Mr. Patterson was a reporter for The Temple Daily Telegram in Texas and The Macon Telegraph in Georgia in 1947 and 1948 and worked for the United Press in Atlanta in 1948, in New York in 1949 and in London as bureau chief from 1953 to 1956. He then became vice president and executive editor of The Atlanta Journal and The Constitution, both owned by Cox Enterprises, and four years later was named editor of The Constitution.

From 1964 to 1968, Mr. Patterson was vice chairman of the United States Commission on Civil Rights, an appointee of President Lyndon B. Johnson. He was president of the American Society of Newspaper Editors in 1977 and 1978, and served from 1974 to 1985 on Columbia's Pulitzer Prize Board, selecting winners of the prestigious awards in journalism and the arts.

In 1981, Mr. Patterson was one of the few board members who opposed a feature-writing Pulitzer for Janet Cooke of The Washington Post for an article about an 8-year-old heroin addict, which proved to be a hoax. He objected because the article was about an anonymous boy and relied on unnamed sources. The Pulitzer was returned, Ms. Cooke resigned and the episode was a profound embarrassment for The Post.

Mr. Patterson also scoffed at journalists posing as someone else to get a story. "If this becomes the standard for news coverage in America, then we have set a standard that young reporters are going to follow, and misrepresenting oneself, misleading, camouflaging one's identity, will become a way of life," he said in a discussion on the CBS News program "60 Minutes."

In a newsroom with his sleeves rolled up or at an awards ceremony in a tuxedo, he carried himself with military bearing, a stocky, barrel-chested man with the rolling gait of Jimmy Cagney, whom he resembled in style and grit. Colleagues said he seemed always to be on the verge of a smile or a good idea.

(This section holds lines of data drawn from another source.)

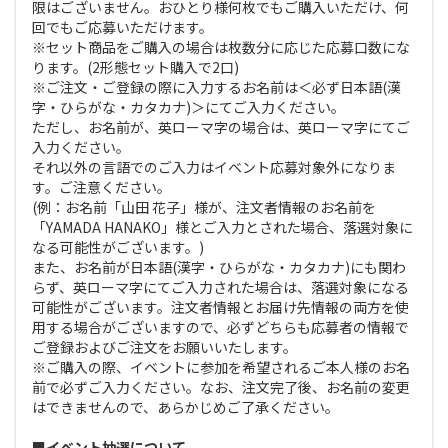
限はございません。おひとり様何枚でもご購入いただけ、何
回でもご応募いただけます。
※セット商品をご購入の場合は枚数分に応じた応募口数にな
ります。(2形態セット購入で2口)
※ご注文・ご登録の際に入力するお名前は＜必ず日本語(漢
字・ひらがな・カタカナ)＞にてご入力ください。
ただし、お名前が、英ローマ字の場合は、英ローマ字にてご
入力ください。
それ以外の言語でのご入力はイベント応募対象外になりま
す。ご注意ください。
(例：お名前「山田 花子」様が、注文者情報のお名前を
「YAMADA HANAKO」様とご入力とされた場合、落選対象に
なる可能性がございます。)
また、お名前が日本語(漢字・ひらがな・カタカナ)にも関わ
らず、英ローマ字にてご入力された場合は、落選対象になる
可能性がございます。注文者情報とお届け先情報の両方を使
用する場合がございますので、必ずどちらも応募者の情報で
ご登録およびご注文をお願いいたします。
※ご購入の際、イベントに参加を希望されるご本人様のお名
前で必ずご入力ください。なお、注文完了後、お名前の変更
はできませんので、あらかじめご了承ください。
■イベント抽選について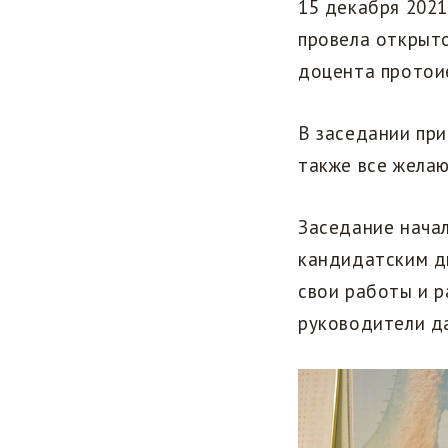
15 декабря 202
провела открыт
доцента протои
В заседании при
также все жела
Заседание начал
кандидатским д
свои работы и р
руководители д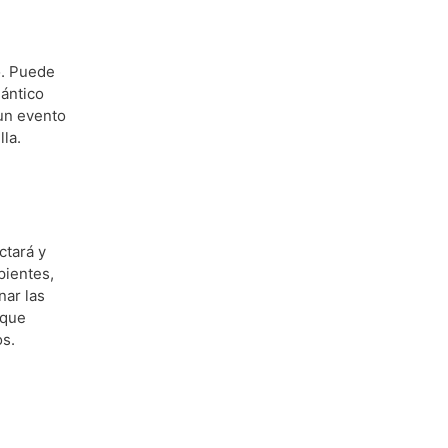
o. Puede
mántico
un evento
lla.
ctará y
pientes,
nar las
 que
os.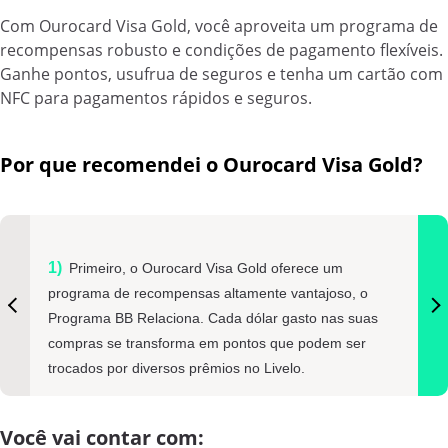
Com Ourocard Visa Gold, você aproveita um programa de
recompensas robusto e condições de pagamento flexíveis.
Ganhe pontos, usufrua de seguros e tenha um cartão com
NFC para pagamentos rápidos e seguros.
Por que recomendei o Ourocard Visa Gold?
Primeiro, o Ourocard Visa Gold oferece um
programa de recompensas altamente vantajoso, o
Programa BB Relaciona. Cada dólar gasto nas suas
compras se transforma em pontos que podem ser
trocados por diversos prêmios no Livelo.
Você vai contar com: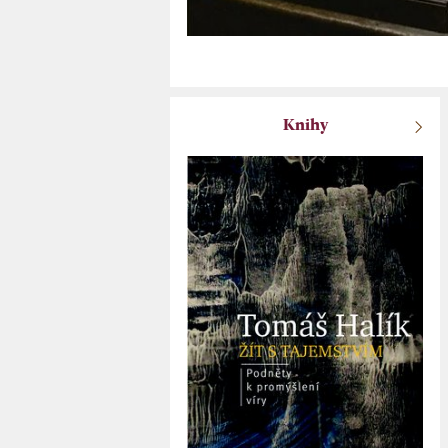
Knihy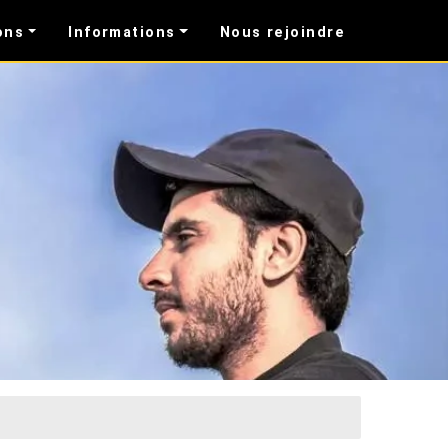
ons
Informations
Nous rejoindre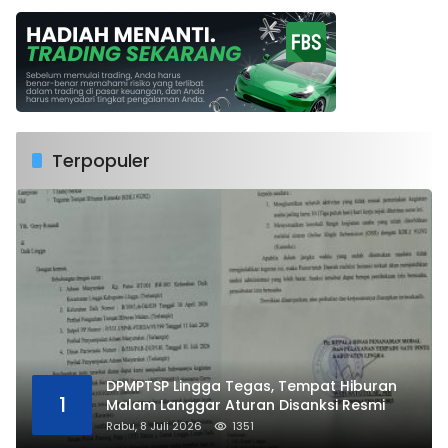
Terpopuler
DPMPTSP Lingga Tegas, Tempat Hiburan
1
Malam Langgar Aturan Disanksi Resmi
Rabu, 8 Juli 2026
1351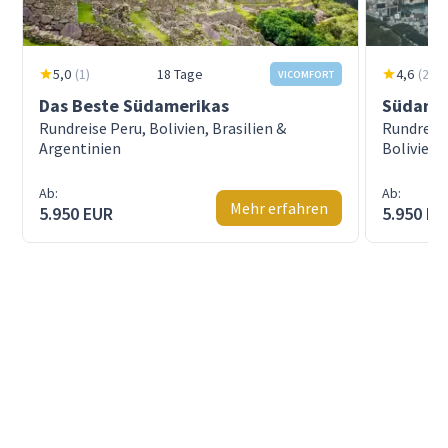
5,0
(
1
)
18 Tage
4,6
(
263
)
VICOMFORT
Das Beste Südamerikas
Südamer
Rundreise Peru, Bolivien, Brasilien &
Rundreise
Argentinien
Bolivien
Ab:
Ab:
Mehr erfahren
5.950 EUR
5.950 E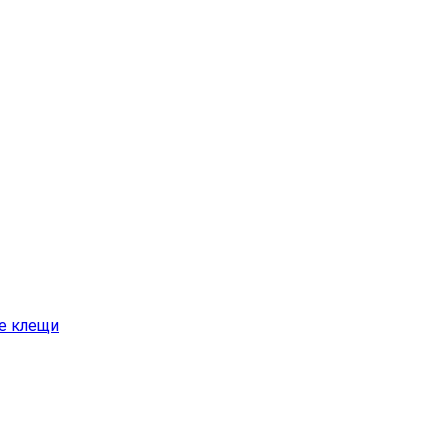
е клещи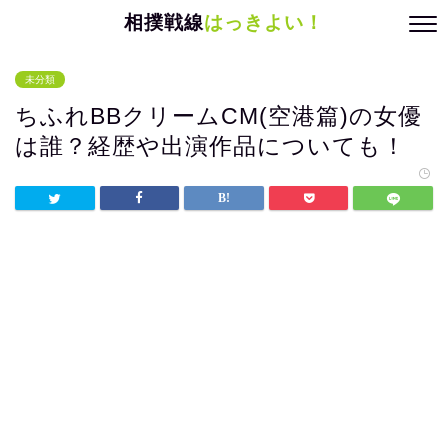
相撲戦線
はっきよい！
未分類
ちふれBBクリームCM(空港篇)の女優
は誰？経歴や出演作品についても！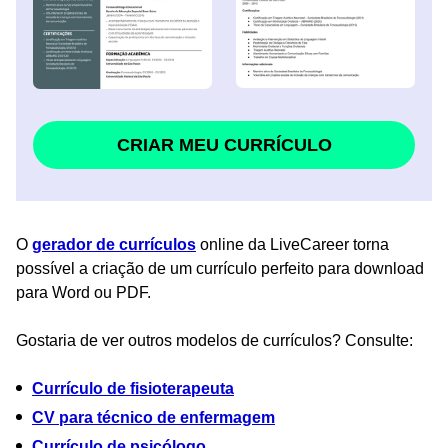
CRIAR MEU CURRÍCULO
O
gerador de currículos
online da LiveCareer torna
possível a criação de um currículo perfeito para download
para Word ou PDF.
Gostaria de ver outros modelos de currículos? Consulte:
Currículo de fisioterapeuta
CV para técnico de enfermagem
Currículo de psicólogo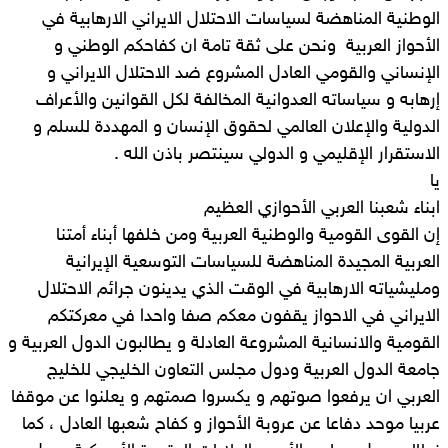
الوطنية المناهضة لسياسات الاحتلال الايراني الارهابية في
الأحواز العربية ونحن على ثقة تامة ان كفاحكم الوطني و
الإنساني والقومي العادل المشروع ضد الاحتلال الايراني و
إرهابه و سياساته العدوانية المخالفة لكل القوانين والأعراف
الدولية والإعلان العالمي لحقوق الإنسان و المهددة للسلم و
الاستقرار الإقليمي و الدولي سينتصر باذن الله .
يا
ابناء شعبنا العربي الأحوازي العظيم
إن القوى القومية والوطنية العربية ومن خلفها أبناء أمتنا
العربية المجيدة المناهضة للسياسات التوسعية الإيرانية
ومليشياته الارهابية في الوقت الذي يدينون جرائم الاحتلال
الايراني في الاحواز يقفون معكم صفا واحدا في معركتكم
القومية والانسانية المشروعة العادلة و يطالبون الدول العربية و
جامعة الدول العربية ودول مجلس التعاون الخليجي للخليج
العربي ان يرفعوا صوتهم و يكسروا صمتهم و يعلنوا عن موقفا
عربيا موحد دفاعا عن عروبة الأحواز و كفاح شعبها العادل ، كما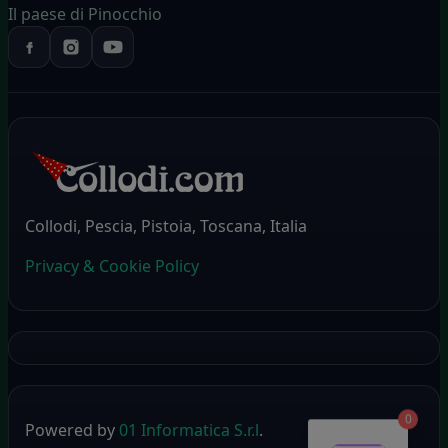
Il paese di Pinocchio
Collodi, Pescia, Pistoia, Toscana, Italia
Privacy & Cookie Policy
0
Powered by
01 Informatica S.r.l
.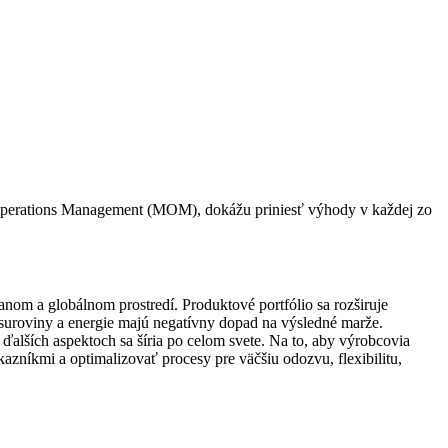
ng Operations Management (MOM), dokážu priniesť výhody v každej zo
om a globálnom prostredí. Produktové portfólio sa rozširuje
a suroviny a energie majú negatívny dopad na výsledné marže.
 ďalších aspektoch sa šíria po celom svete. Na to, aby výrobcovia
zníkmi a optimalizovať procesy pre ­väčšiu odozvu, flexibilitu,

"Every day you had to have an idea," he said in 2003 of his column-writing years. "You kept your pockets stuffed with quotations and ideas and turns of thought, famous sayings that you could credit and work into your columns. At laundry time, you had an awful lot of chewed up paper in your pockets."

In 2002, a collection of his columns for The Constitution was published as a book, "The Changing South of Gene Patterson: Journalism and Civil Rights, 1960-1968." He was the author of "Patton's Unsung Armor of the Ardennes: The Tenth Armored Division's Secret Dash to Bastogne" (2008). A chair in journalism was established in his name at Duke, where he was a trustee from 1988 to 1994.

In a 2008 interview with Florida Trend magazine, he remembered a day when his daughter, Mary, then 9, called him at The Constitution. She was sobbing. Someone had shot her dog in the backyard. He hurried home. "I kept telling my daughter, 'Look, we don't know who shot her,' " he recalled. "But my daughter said she knew — that it was 'somebody who doesn't like what you've been writing in the paper.' "

"I tried to explain to her," he said. "It was tough for a child."

But there was no turning back. "You had to address the issue of race relations because the civil rights marchers were in the streets, the sit-ins were going on, the riots, the fire hoses, the police dogs, the killings," he said. "This had to be addressed and not simply by reporting it, but by editors who would stand up and say what we had been doing was wrong, and we had to change."